看到她笑了,葉熒笙又來了興致,滔滔不絕地跟簫胭緋說著他的靈感和想法。
簫胭緋看著眉飛色舞,滿臉喜悅的葉熒笙,心中的悲傷蔓延開來。
他若一直是個普通的富家少爺多好,就能一直這麼快樂了。可他不是,他是皇子,還是個被扶持的傀儡皇子,一旦入局,不論成敗,他最終都會成為棄子!
這個悲苦了半生的男人,能享受的平靜,怕是隻有這幾天了。
簫胭緋忍住難過,強迫自己低頭看著他的話本子。平靜下來後,跟他談起了故事內容……
***
這邊,雲慕葑那日被抓進大牢後不久,沐淮人就到了廷尉司。他前腳進門,後腳劉太尉就帶人進了門。
劉太尉怒氣衝衝地進門就問:“我兒劉英昌在哪?還有那個野種雲慕葑又在哪?”
沐淮人的父親沐廷尉詫異地看著突然造訪的劉太尉,他怎麼來了?出了何事?
還未等沐廷尉起身相迎,就見自家小兒子匆匆跑來,在他耳邊說了前因後果。
“爹,不能讓劉太尉把劉英昌的屍首帶走。

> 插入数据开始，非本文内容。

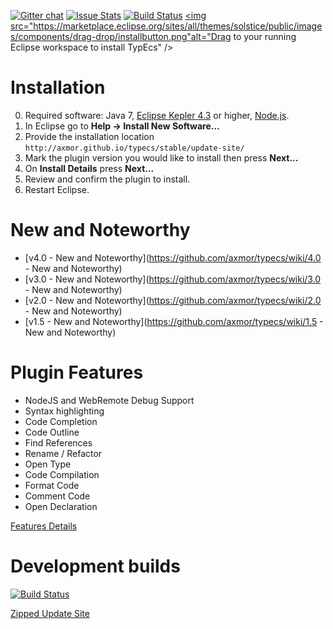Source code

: [![Gitter chat](https://badges.gitter.im/axmor/typecs.png)](https://gitter.im/axmor/typecs) [![Issue Stats](http://issuestats.com/github/axmor/typecs/badge/issue)](http://issuestats.com/github/axmor/typecs) [![Build Status](https://drone.io/github.com/axmor/typecs/status.png)](https://drone.io/github.com/axmor/typecs/latest) <a href="http://marketplace.eclipse.org/marketplace-client-intro?mpc_install=1553220" class="drag rich-diff-level-one" title="Drag to your running Eclipse workspace to install TypEcs"><img src="https://marketplace.eclipse.org/sites/all/themes/solstice/public/images/components/drag-drop/installbutton.png"alt="Drag to your running Eclipse workspace to install TypEcs" /></a>

# Installation

0. Required software: Java 7, [Eclipse Kepler 4.3](http://www.eclipse.org/kepler/) or higher, [Node.js](http://nodejs.org/).
1. In Eclipse go to **Help → Install New Software...**
2. Provide the installation location `http://axmor.github.io/typecs/stable/update-site/`
3. Mark the plugin version you would like to install then press **Next...** 
4. On **Install Details** press **Next...**
5. Review and confirm the plugin to install.
6. Restart Eclipse.

# New and Noteworthy

* [v4.0 - New and Noteworthy](https://github.com/axmor/typecs/wiki/4.0 - New and Noteworthy) 
* [v3.0 - New and Noteworthy](https://github.com/axmor/typecs/wiki/3.0 - New and Noteworthy) 
* [v2.0 - New and Noteworthy](https://github.com/axmor/typecs/wiki/2.0 - New and Noteworthy) 
* [v1.5 - New and Noteworthy](https://github.com/axmor/typecs/wiki/1.5 - New and Noteworthy) 

# Plugin Features

* NodeJS and WebRemote Debug Support
* Syntax highlighting
* Code Completion
* Code Outline
* Find References
* Rename / Refactor
* Open Type
* Code Compilation
* Format Code
* Comment Code
* Open Declaration

[Features Details](https://github.com/axmor/typecs/wiki/Features-Details)

# Development builds
[![Build Status](https://drone.io/github.com/axmor/typecs/status.png)](https://drone.io/github.com/axmor/typecs/latest)

[Zipped Update Site](https://drone.io/github.com/axmor/typecs/files/src/com.axmor.eclipse.typescript.repository/target/com.axmor.eclipse.typescript.repository-4.0.0-SNAPSHOT.zip)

沒辦法驗屍的話,雲兄的嫌疑就洗不清了。”
“為何?”沐廷尉發問。他知道自家孩子什麼性子,不確定的是不會胡說的。
“當時場麵混亂,有人渾水摸魚殺了劉英昌。雲兄說的殺人的是個穿灰色衣服的人,可是就連我們自己的人都不太相信,大家根本沒有人注意到什麼灰衣人。”
“那你如何知道人不是雲慕葑所殺?”
“其實就連傷勢都無法明確判斷凶手是誰,但是有個奇怪的點。劉英昌死前的動作非常詭異,他先是看著雲慕葑。可能他也沒想到雲慕葑會殺了他,後來應是發現了不對,他想回頭,卻被人抵住了腦袋,一直目視著雲兄的方向,一直到斷氣。”
“從何得知?”
“劉英昌脖子一側的青筋暴起,眼珠斜著看幾乎到了正常人能做到的極限。若不是有人阻止他轉頭,又怎麼有這麼奇怪的姿勢?而且我懷疑,劉英昌是被毒死的,不是被打死的。”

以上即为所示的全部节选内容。